Der Satz saß wie ein fester Schlag in Octavenas Magengrube. Nicht nur, weil es gerade mal ein paar Wochen her war, dass sie Witjon begraben hatten und Octavena in dem Versuch, ihre Familie nun trotzdem irgendwie zusammenzuhalten, ihrer eigenen Trauer bisher kaum Raum gegeben hatte, sondern auch, weil es stimmte. Ildrun wusste das und Octavena genauso. Wäre Witjon hier gewesen, hätte er sehr wahrscheinlich Ildrun in Schutz genommen oder die Lage anders entschärft. Octavena hätte ihn später deswegen angefahren und vielleicht hätten sie sich sogar gestritten, weil sie es leid war, wie Witjons enges Verhältnis zu ihrer gemeinsamen Tochter ihre Autorität untergrub, aber in der Sache hatte das Mädchen schon recht. Ihr Vater wäre auf ihrer Seite gewesen.
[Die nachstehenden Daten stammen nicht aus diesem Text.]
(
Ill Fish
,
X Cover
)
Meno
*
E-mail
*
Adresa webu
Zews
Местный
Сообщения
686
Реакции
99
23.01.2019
Und dass er es nicht mehr sein konnte und stattdessen Octavena mit ihrer Tochter statt ihrem Mann stritt, verdeutlichte nur wieder, wie sehr er in der Dynamik ihrer Familie fehlte.
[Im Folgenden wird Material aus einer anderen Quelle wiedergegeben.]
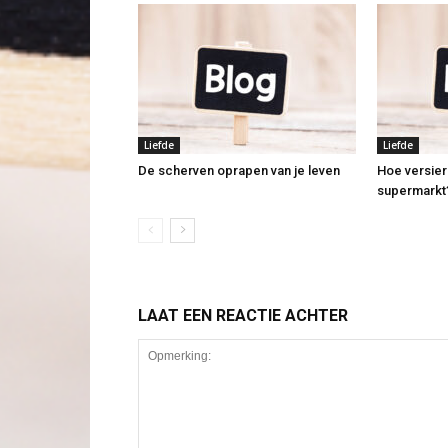
Liefde
Liefde
De scherven oprapen van je leven
Hoe versier
supermarkt
LAAT EEN REACTIE ACHTER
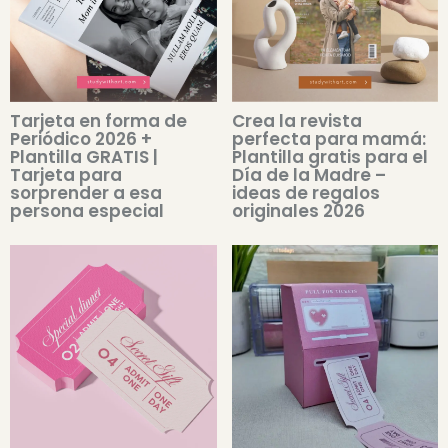
Tarjeta en forma de
Crea la revista
Periódico 2026 +
perfecta para mamá:
Plantilla GRATIS |
Plantilla gratis para el
Tarjeta para
Día de la Madre –
sorprender a esa
ideas de regalos
persona especial
originales 2026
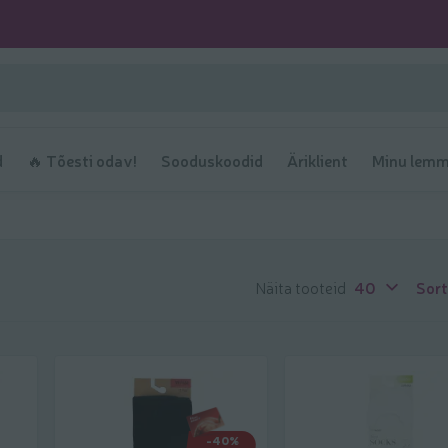
d
🔥 Tõesti odav!
Sooduskoodid
Äriklient
Minu lemm
Näita tooteid
40
Sort
-40%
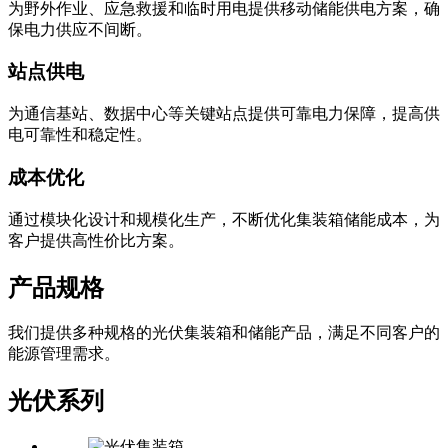
为野外作业、应急救援和临时用电提供移动储能供电方案，确
保电力供应不间断。
站点供电
为通信基站、数据中心等关键站点提供可靠电力保障，提高供
电可靠性和稳定性。
成本优化
通过模块化设计和规模化生产，不断优化集装箱储能成本，为
客户提供高性价比方案。
产品规格
我们提供多种规格的光伏集装箱和储能产品，满足不同客户的
能源管理需求。
光伏系列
Octavenas Züge mussten inzwischen vollkommen entgleist sein, denn für den Bruchteil einer Sekunde huschte so etwas wie Bedauern über Ildruns Gesicht, doch noch bevor ihre Mutter etwas erwidern konnte, war der Ausdruck auch wieder verschwunden und sie machte auf dem Absatz kehrt und stürmte aus dem Raum, dicht gefolgt von Farold, der sich bei der Wahl zwischen seiner wütenden Schwester und seiner frustrierten Mutter wohl entschloss, lieber Ildrun nachzugehen.
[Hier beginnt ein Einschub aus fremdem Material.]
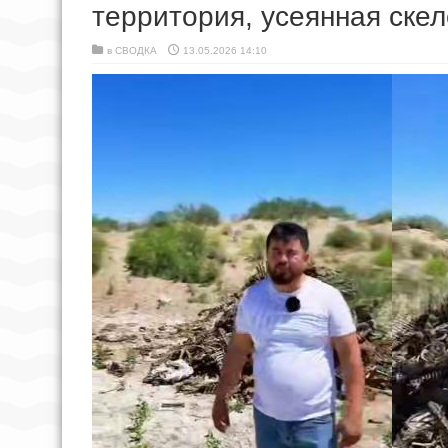
территория, усеянная скел
в
СВОДКА
13.05.2026 14:10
Octavena dagegen sank, kaum dass beide verschwunden waren, auf einen Stuhl und vergrub ihr Gesicht in ihren Händen. Und wieder schien sie alles falsch zu machen. Ildrun entglitt ihr mit jedem Tag ein bisschen mehr und zu allem Übel saß auch noch Farold zwischen den Stühlen, einfach nur, weil er zu jung war, um ganz zu verstehen, was hier eigentlich vor sich ging. Das Schlimmste war vielleicht, dass sie, während sie selbst ihren Mann mehr vermisste als sie es zugeben konnte oder es gar vor der Familie oder ihren Kindern zeigen wollte, ihren eigenen Vater gleichzeitig in sich selbst wieder erkannte. Er hatte nach dem Tod ihrer eigenen Mutter auch nicht gewusst, wie er seine sture und eigensinnige Tochter anpacken sollte, und am Ende hatte das in Geschrei, Tränen und Octavenas Reise nach Mogontiacum geendet. Und bei allem Ärger, Octavena wusste, dass sie es sich selbst nie verzeihen würde, wenn ihre Beziehung zu Ildrun enden würde wie die zu ihrem eigenen Vater.
Mit einem tiefen Seufzen rieb sich Octavena die Augen. Die Situation konnte nicht mehr lange einfach so weitergehen, das war ihr selbst klar. Sie hatte in den letzten Wochen versucht, einfach so weiterzumachen als wäre nichts gewesen, in der Hoffnung, dass Normalität schon von allein einkehren würde, aber wenn ihre wiederholten Schlagabtäusche mit ihrer Tochter eins verdeutlichten, dann, dass die Strategie alles andere als aufging. In ihrem Versuch, sich selbst mit dem Haus und ihren Kindern beschäftigt zu halten, wurde Octavena auch selbst nur immer gereizter und es war auch nicht das erste Mal, dass das nicht nur ihr selbst, sondern auch den Hausangestellten auffiel. Ganz davon zu schweigen, dass Octavena auch schon vor Wochen versprochen hatte, ein weiteres Paar helfende Hände im Haus einzustellen, das aber dann doch nicht getan hatte, weil sie den Moment gefürchtet hatte, in dem ihre Tage nicht mehr von morgens bis abends mit Arbeit gefüllt waren und sie sich mit ihren eigenen Gedanken auseinandersetzen musste. Trotzdem: Ganz egal, wie sie es drehte und wendete, es musste etwas geschehen. Egal, wie sie es drehte und wendete, so konnte es nicht mehr weitergehen. Nicht nur um ihrer Kinder willen, sondern auch weil sie selbst erst einmal etwas mehr Luft zum Atmen brauchte. Ansonsten würden sie nie wieder zu Normalität finden.